Texte source:
===============

A Paris, le lieutenant civil faisait chaque semaine, dans son rapport au Conseil, mention de l’abondance ou de la rareté des blés. La capitale vivait presque au jour le jour. Une vingtaine de marchands en gros se chargeaient de l’alimenter au début du règne de Louis XIV. Un seul disposait de quelques capitaux ; les autres n’avaient pas plus de 40 à 50 000 francs chacun de fonds de roulement. A eux tous, ils ne tenaient en magasin que 60 000 hectolitres et ne renouvelaient cette provision dans les campagnes environnantes qu’au fur et à mesure de leurs ventes aux boulangers parisiens. Aux heures de crise, la peur de manquer est si grande que le roi fait ouvrir, en 1636, sa propre galerie du Louvre, à ceux qui apportaient du grain, avec permission de l’y vendre en toute liberté comme en un marché public et sans être astreints à aucun loyer pour l’usage de cette princière halle.

===============

Consignes des exercices:
A. Résumez en deux phrases l'extrait sur l'approvisionnement en blé de Paris.
B. Reproduisez le passage de l'extrait sur l'approvisionnement en blé de Paris compris entre « A Paris, le » et « cette princière halle. », bornes incluses.
Les items ne sont pas nécessaires ici.

Extraits de données:
===============

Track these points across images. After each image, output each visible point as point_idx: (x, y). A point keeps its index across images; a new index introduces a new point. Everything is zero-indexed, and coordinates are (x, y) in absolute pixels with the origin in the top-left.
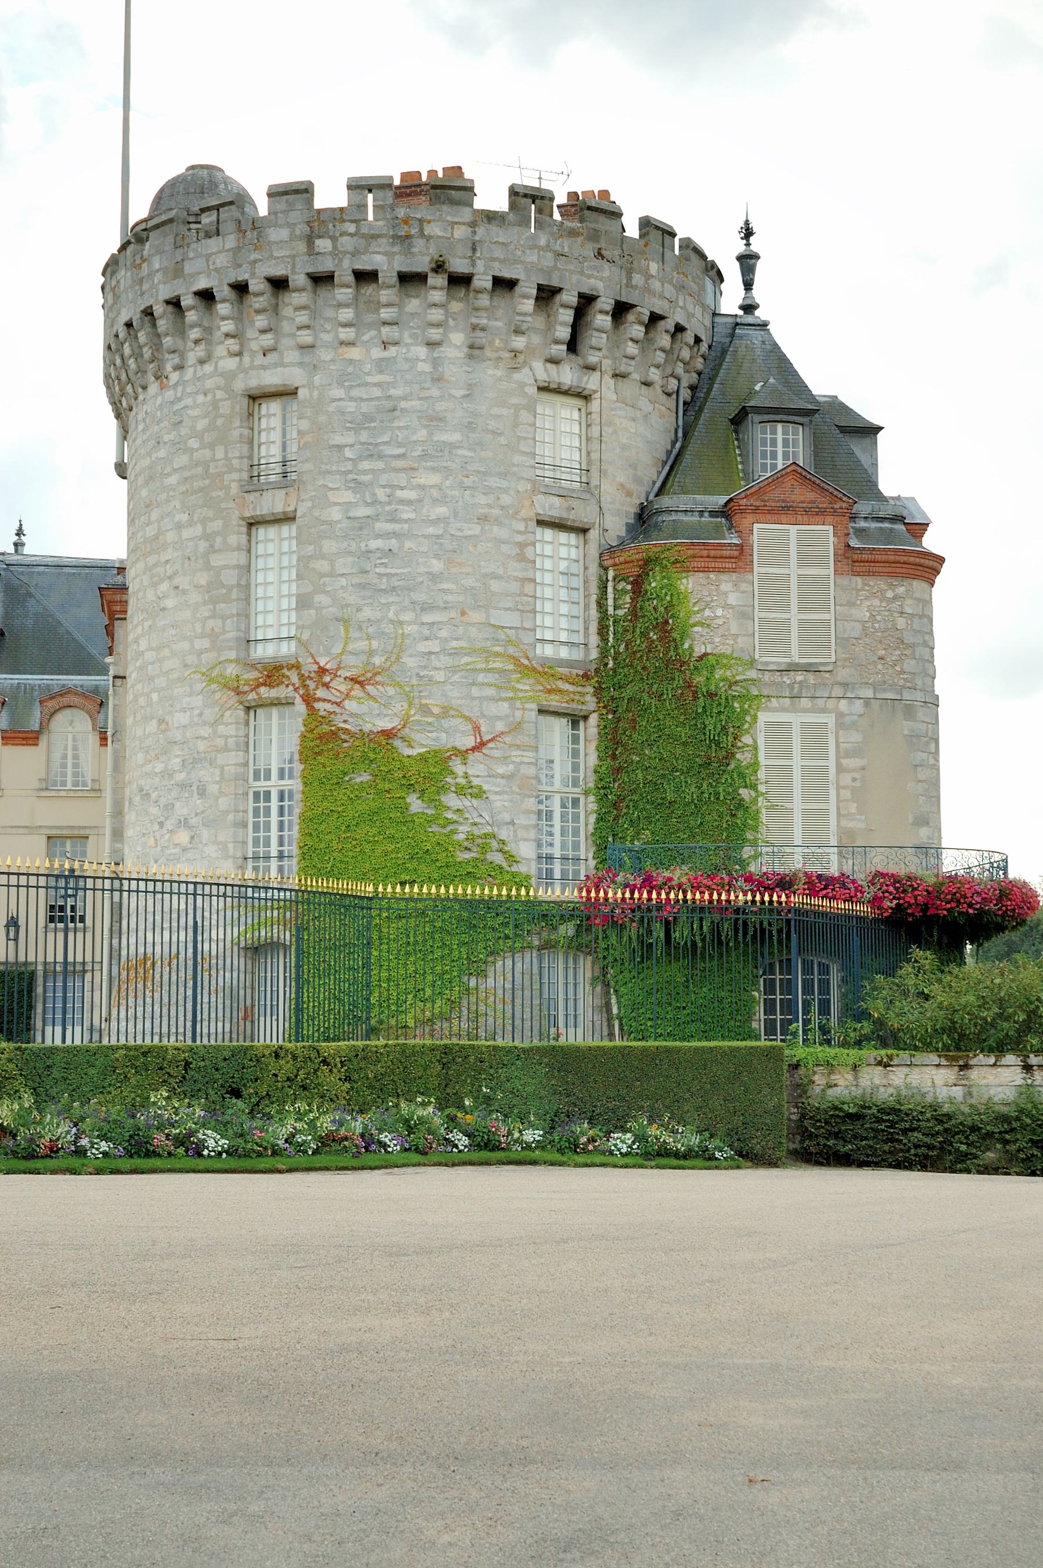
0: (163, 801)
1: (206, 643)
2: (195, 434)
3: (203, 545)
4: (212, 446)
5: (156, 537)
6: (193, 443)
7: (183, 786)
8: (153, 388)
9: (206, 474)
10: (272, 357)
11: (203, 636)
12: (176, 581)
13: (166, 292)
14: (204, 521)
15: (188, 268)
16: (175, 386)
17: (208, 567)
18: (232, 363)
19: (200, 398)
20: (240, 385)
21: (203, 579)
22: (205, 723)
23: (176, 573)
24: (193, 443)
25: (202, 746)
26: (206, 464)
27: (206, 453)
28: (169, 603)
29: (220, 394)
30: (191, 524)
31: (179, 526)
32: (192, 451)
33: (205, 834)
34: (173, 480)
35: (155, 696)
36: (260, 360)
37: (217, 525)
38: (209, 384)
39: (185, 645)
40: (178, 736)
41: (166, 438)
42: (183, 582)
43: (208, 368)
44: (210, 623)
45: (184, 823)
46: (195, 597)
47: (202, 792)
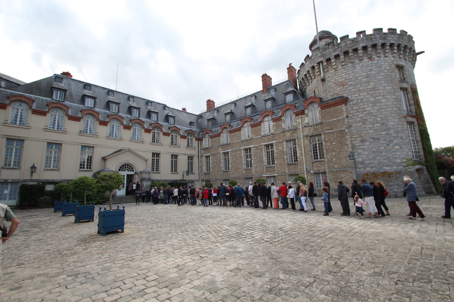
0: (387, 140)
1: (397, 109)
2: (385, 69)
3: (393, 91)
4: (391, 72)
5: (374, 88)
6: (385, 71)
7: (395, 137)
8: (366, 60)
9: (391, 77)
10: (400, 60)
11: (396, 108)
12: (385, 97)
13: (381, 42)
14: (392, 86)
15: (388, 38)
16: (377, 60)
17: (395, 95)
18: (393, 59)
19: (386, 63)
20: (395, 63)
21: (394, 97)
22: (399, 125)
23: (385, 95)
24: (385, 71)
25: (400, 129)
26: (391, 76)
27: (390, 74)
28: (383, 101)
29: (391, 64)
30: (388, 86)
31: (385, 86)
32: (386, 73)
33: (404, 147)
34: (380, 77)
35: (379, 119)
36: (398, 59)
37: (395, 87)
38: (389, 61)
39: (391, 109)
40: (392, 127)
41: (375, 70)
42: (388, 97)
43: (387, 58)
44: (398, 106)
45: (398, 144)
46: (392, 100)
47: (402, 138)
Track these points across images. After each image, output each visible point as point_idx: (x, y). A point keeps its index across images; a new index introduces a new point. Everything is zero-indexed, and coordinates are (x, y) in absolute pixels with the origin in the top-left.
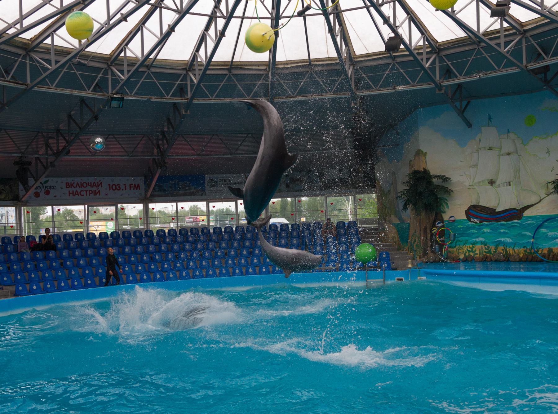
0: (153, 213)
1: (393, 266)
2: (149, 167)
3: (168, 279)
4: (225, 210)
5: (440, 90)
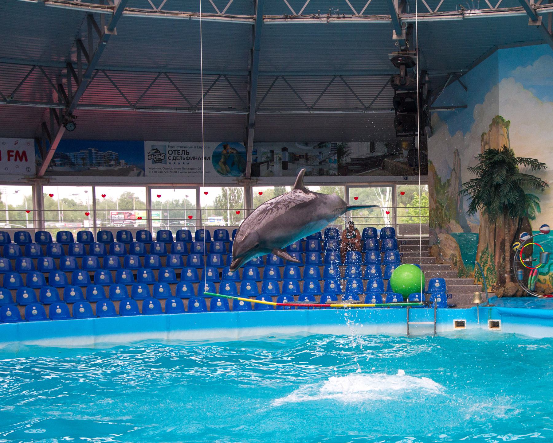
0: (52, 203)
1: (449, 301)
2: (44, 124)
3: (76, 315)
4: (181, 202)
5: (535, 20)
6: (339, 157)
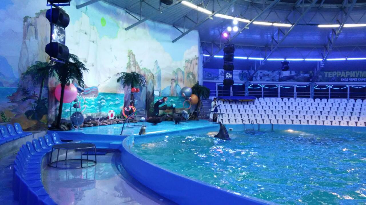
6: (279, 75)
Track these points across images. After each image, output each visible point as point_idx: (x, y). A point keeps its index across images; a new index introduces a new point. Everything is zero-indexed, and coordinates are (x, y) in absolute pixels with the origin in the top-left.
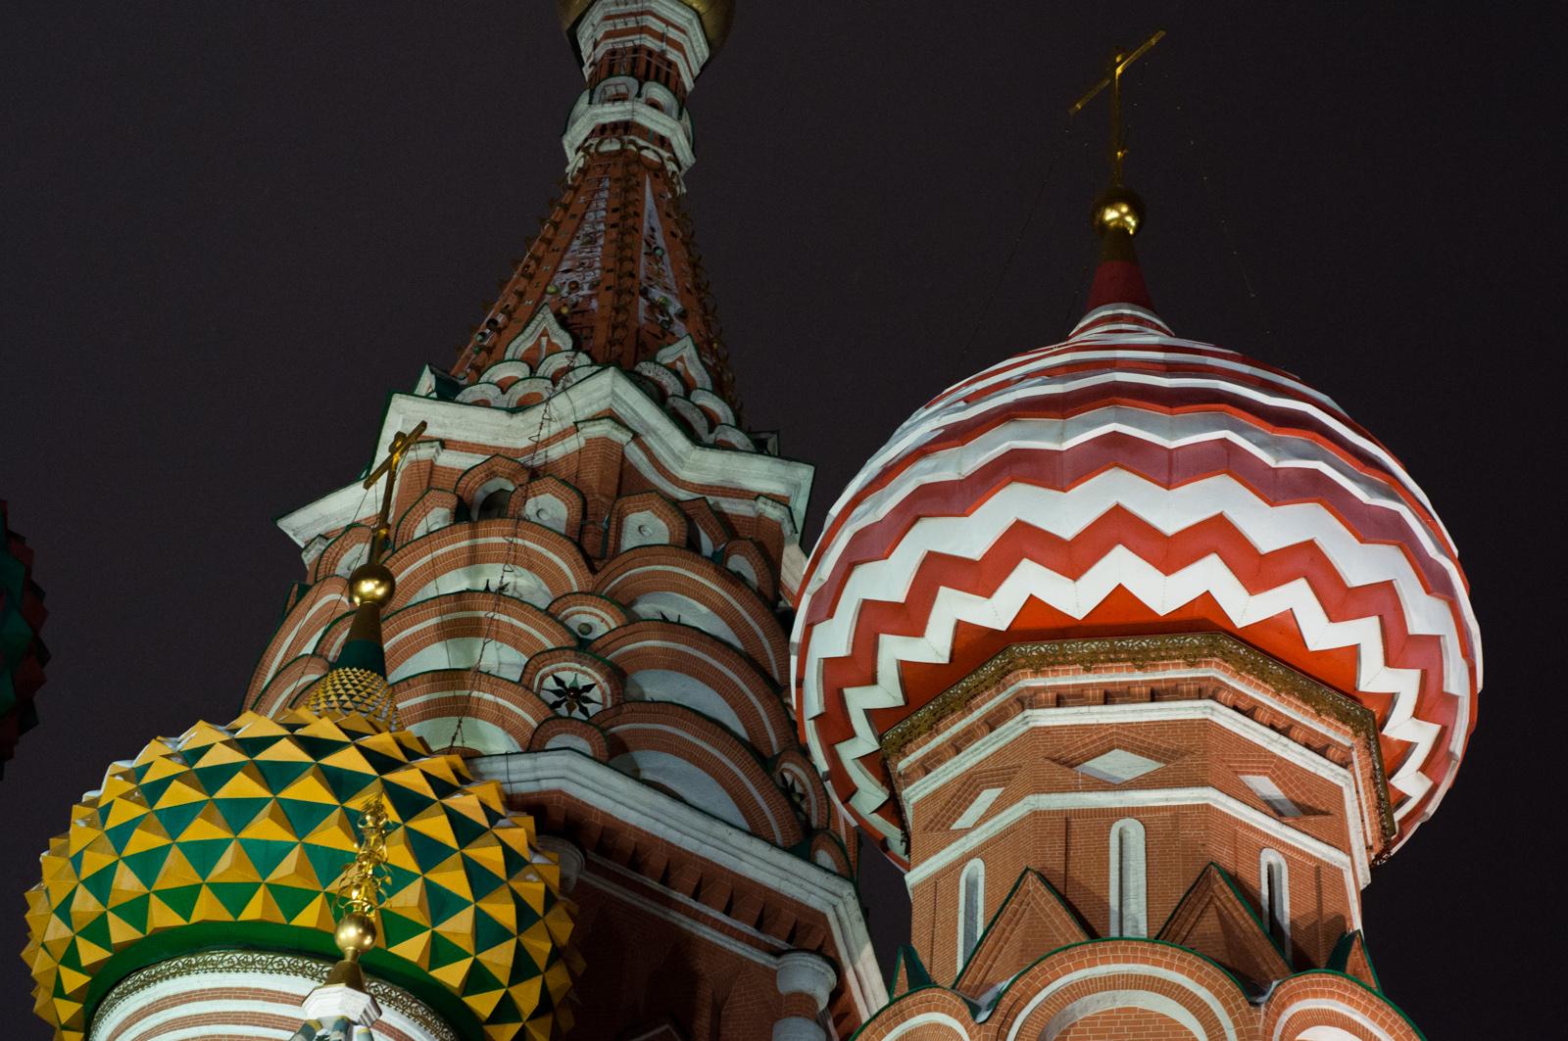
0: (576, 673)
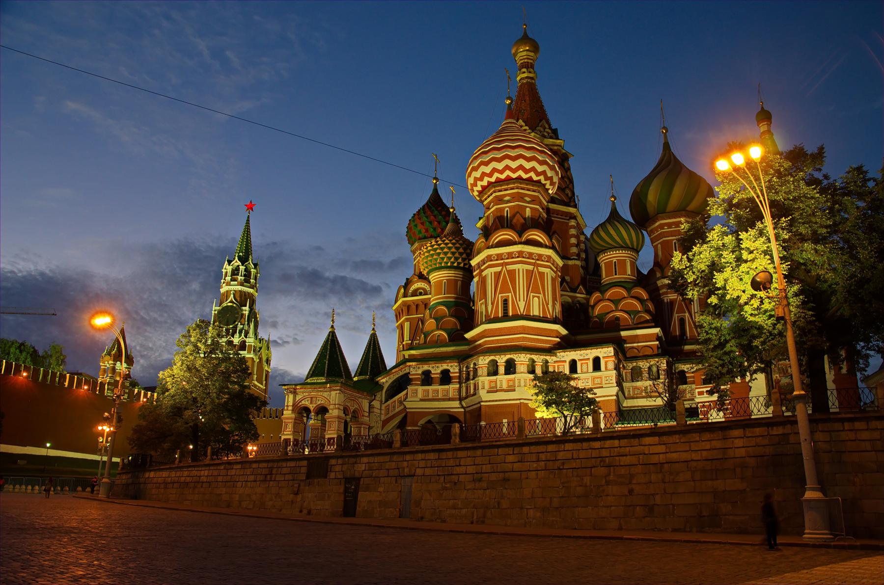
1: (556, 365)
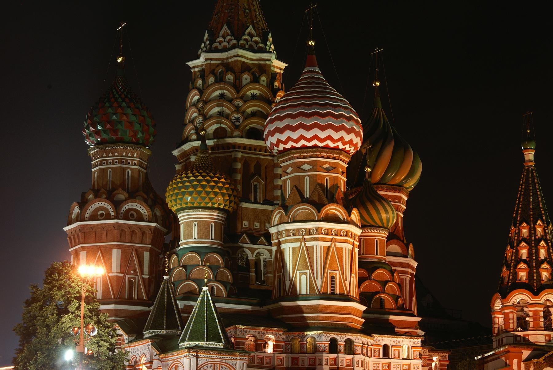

===============

Réponses complètes:
A. Au début du règne de Louis XIV, Paris vivait presque au jour le jour, alimentée par une vingtaine de marchands en gros aux fonds modestes qui ne tenaient ensemble que 60 000 hectolitres en magasin et renouvelaient cette provision au fur et à mesure de leurs ventes aux boulangers. Aux heures de crise, la peur de manquer était telle qu'en 1636 le roi fit ouvrir sa galerie du Louvre à ceux qui apportaient du grain, avec permission de l'y vendre librement et sans loyer.

B.
A Paris, le lieutenant civil faisait chaque semaine, dans son rapport au Conseil, mention de l’abondance ou de la rareté des blés. La capitale vivait presque au jour le jour. Une vingtaine de marchands en gros se chargeaient de l’alimenter au début du règne de Louis XIV. Un seul disposait de quelques capitaux ; les autres n’avaient pas plus de 40 à 50 000 francs chacun de fonds de roulement. A eux tous, ils ne tenaient en magasin que 60 000 hectolitres et ne renouvelaient cette provision dans les campagnes environnantes qu’au fur et à mesure de leurs ventes aux boulangers parisiens. Aux heures de crise, la peur de manquer est si grande que le roi fait ouvrir, en 1636, sa propre galerie du Louvre, à ceux qui apportaient du grain, avec permission de l’y vendre en toute liberté comme en un marché public et sans être astreints à aucun loyer pour l’usage de cette princière halle.